James K. A. Smith argues that what we do is a better indication of what we love than what we say. This book challenges the premise of secularism, arguing that we all love and worship something. What that is may surprise us. And what we love affects how we think and feel. Change what we love, and we change our lives.
This book looks at the Twelve Steps, introduced by Alcoholics Anonymous in 1939, as what they originally were: tools of Christian discipleship. Though AA declared itself non-religous in order not to alienate any who were suffering, the Steps themselves come directly from Scripture, and from a discipleship program that operated in the 1920s and 1930s.
Kent Dunnington argues that addiction is neither disease nor choice, but rather habit in the classical sense understood by Aristotle and Augustine. We find some some flaws in his argument, and conclude that addiction, while it has aspects of disease and choice, also has characteristics of habit. But Dunnington’s biggest contribution comes later: he describes addiction as false worship, dedication to a false god. This view of addiction as a [false] religion offers insight into recovery, and also poses what Dunnington calls a prophetic challenge to a church that often fails to take daily discipleship seriously. Despite its slaws, this book is worth a read.
Gerald May’s classic on addiction, which he doesn’t limit to substance addiction. In fact, he argues, nearly all of us are addicted to something.
Michael Frost and Alan Hirsch offer a lively and practical book on embracing discipleship, including a section examining the ways in which we distance ourselves from God.
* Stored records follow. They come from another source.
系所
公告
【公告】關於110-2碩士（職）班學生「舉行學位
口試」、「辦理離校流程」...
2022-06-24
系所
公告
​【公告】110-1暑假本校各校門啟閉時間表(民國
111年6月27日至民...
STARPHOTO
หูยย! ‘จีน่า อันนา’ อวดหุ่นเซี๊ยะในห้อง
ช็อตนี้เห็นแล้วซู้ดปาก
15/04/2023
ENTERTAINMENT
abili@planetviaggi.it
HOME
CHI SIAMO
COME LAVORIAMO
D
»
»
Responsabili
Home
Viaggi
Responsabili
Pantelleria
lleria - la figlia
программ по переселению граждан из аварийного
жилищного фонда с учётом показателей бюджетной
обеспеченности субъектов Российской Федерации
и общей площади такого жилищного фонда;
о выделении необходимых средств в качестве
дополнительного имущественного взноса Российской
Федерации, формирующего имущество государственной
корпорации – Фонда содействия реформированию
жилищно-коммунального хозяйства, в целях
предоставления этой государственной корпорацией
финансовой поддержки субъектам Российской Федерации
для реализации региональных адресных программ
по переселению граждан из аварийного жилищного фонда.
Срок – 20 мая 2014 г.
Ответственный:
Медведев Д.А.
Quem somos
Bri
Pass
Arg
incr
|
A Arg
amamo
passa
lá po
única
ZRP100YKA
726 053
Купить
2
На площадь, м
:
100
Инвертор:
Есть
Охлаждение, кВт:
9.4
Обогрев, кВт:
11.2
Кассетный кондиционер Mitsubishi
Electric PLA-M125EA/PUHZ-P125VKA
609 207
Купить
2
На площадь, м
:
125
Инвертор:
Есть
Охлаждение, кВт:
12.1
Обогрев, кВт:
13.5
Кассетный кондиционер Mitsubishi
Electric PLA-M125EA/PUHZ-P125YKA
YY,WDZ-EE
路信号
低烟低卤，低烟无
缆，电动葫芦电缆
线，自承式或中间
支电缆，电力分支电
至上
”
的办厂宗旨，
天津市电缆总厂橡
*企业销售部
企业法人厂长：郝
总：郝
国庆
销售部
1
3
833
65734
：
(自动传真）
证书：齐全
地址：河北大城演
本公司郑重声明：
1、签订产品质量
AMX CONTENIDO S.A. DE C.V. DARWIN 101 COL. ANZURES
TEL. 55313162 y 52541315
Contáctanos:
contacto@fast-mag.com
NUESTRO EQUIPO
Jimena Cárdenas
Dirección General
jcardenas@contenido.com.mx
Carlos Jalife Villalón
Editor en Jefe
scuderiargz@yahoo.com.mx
A hands-on book about deliverance from Dr. David Appleby, who has more than 30 years experience in deliverance ministry.
For a lighter read, this hard-boiled mystery novel portrays an addict framed for murder. Told from the addict’s perspective, it gives a realistic glimpse into his thinking processes as he tries to get clean in order to save his own life. May be triggering for those struggling with addiction.